Perseverance, the National Aeronautics and Space Administration's latest Mars rover, has sent back recordings of sounds of it driving around the planet.

The rover recorded audio during a drive earlier in March - many creaks and rattles created by the six-wheeled robot as it rolled over Mars' red surface.

"A lot of people, when they see the images, don't appreciate that the wheels are metal," Vandi Verma, a senior engineer and rover driver at NASA's Jet Propulsion Laboratory in Southern California, said in a statement. "When you're driving with these wheels on rocks, it's actually very noisy."
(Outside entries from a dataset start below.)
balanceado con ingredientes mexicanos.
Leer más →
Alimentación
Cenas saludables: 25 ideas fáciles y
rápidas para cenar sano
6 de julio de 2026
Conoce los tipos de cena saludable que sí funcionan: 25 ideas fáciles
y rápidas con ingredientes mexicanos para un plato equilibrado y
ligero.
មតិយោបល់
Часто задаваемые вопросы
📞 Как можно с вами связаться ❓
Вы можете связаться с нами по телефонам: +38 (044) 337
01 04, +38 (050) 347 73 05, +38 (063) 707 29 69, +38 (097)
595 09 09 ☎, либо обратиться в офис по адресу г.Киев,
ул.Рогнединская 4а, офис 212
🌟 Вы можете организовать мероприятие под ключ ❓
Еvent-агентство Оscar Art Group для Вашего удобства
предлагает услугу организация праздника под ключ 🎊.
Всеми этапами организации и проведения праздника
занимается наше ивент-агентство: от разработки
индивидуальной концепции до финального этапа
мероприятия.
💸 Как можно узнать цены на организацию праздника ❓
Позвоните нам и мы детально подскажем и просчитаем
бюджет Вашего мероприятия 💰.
According to NASA, Perseverance's entry, descent and landing microphone captured more than 16 minutes of audio during the March drive - which covered 90 feet (27.3 meters) of Mars' 28-milewide Jezero Crater. The microphone also documented the Martian wind.

Perseverance has a second microphone. The SuperCam mic has already captured the wind and the snaps generated by the instrument's rock-vaporizing laser.
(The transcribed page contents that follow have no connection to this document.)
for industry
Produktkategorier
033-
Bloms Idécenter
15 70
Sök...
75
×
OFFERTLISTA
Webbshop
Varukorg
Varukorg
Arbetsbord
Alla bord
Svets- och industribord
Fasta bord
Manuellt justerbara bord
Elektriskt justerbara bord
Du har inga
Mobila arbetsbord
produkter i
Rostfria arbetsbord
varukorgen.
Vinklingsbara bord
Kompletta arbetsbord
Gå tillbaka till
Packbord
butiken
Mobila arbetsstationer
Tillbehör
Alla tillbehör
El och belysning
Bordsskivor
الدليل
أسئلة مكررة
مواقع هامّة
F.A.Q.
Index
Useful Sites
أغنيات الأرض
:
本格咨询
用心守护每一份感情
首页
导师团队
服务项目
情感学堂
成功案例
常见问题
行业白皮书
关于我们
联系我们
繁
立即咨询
The microphone and SuperCam recordings are bringing Mars to Earth in a whole different way: no robot has ever recorded true audio on the planet's surface until now.
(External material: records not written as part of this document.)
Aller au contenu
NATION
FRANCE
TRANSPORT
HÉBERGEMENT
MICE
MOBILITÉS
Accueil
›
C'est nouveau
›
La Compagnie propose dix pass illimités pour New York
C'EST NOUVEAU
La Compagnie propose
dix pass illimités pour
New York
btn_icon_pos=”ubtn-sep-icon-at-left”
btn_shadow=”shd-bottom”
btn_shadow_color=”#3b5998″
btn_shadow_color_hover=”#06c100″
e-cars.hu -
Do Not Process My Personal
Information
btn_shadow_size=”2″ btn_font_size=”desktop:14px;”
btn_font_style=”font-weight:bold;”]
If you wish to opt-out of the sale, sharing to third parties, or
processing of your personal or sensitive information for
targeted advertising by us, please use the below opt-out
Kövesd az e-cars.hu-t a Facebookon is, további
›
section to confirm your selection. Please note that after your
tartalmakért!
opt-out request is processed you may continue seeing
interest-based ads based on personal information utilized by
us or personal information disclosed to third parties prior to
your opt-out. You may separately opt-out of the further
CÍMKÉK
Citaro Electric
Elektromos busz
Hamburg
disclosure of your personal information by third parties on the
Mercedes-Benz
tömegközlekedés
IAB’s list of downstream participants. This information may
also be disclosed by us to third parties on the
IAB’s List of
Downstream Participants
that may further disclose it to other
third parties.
According to mission team members, the audio files can help with models of the planet's atmosphere and help engineers track Perseverance's health. The details from the SuperCam's snaps will reveal essential characteristics about zapped rocks - such as their hardness and if they are coated.

Soon, we will be able to hear more dramatic, ground-breaking audio from one or both mics. The mission team is preparing to fly Ingenuity, the tiny helicopter that flew to Mars on the belly of Perseverance. The rover's sharp-eyed Mastcam-Z camera system will track Ingenuity's test flights, and the microphone teams say they will attempt to record the flights.

Perseverance is just getting started at Jezero - which was once a lake and river delta. When Ingenuity is launched it will begin working on its core task - searching for traces of life and gathering samples.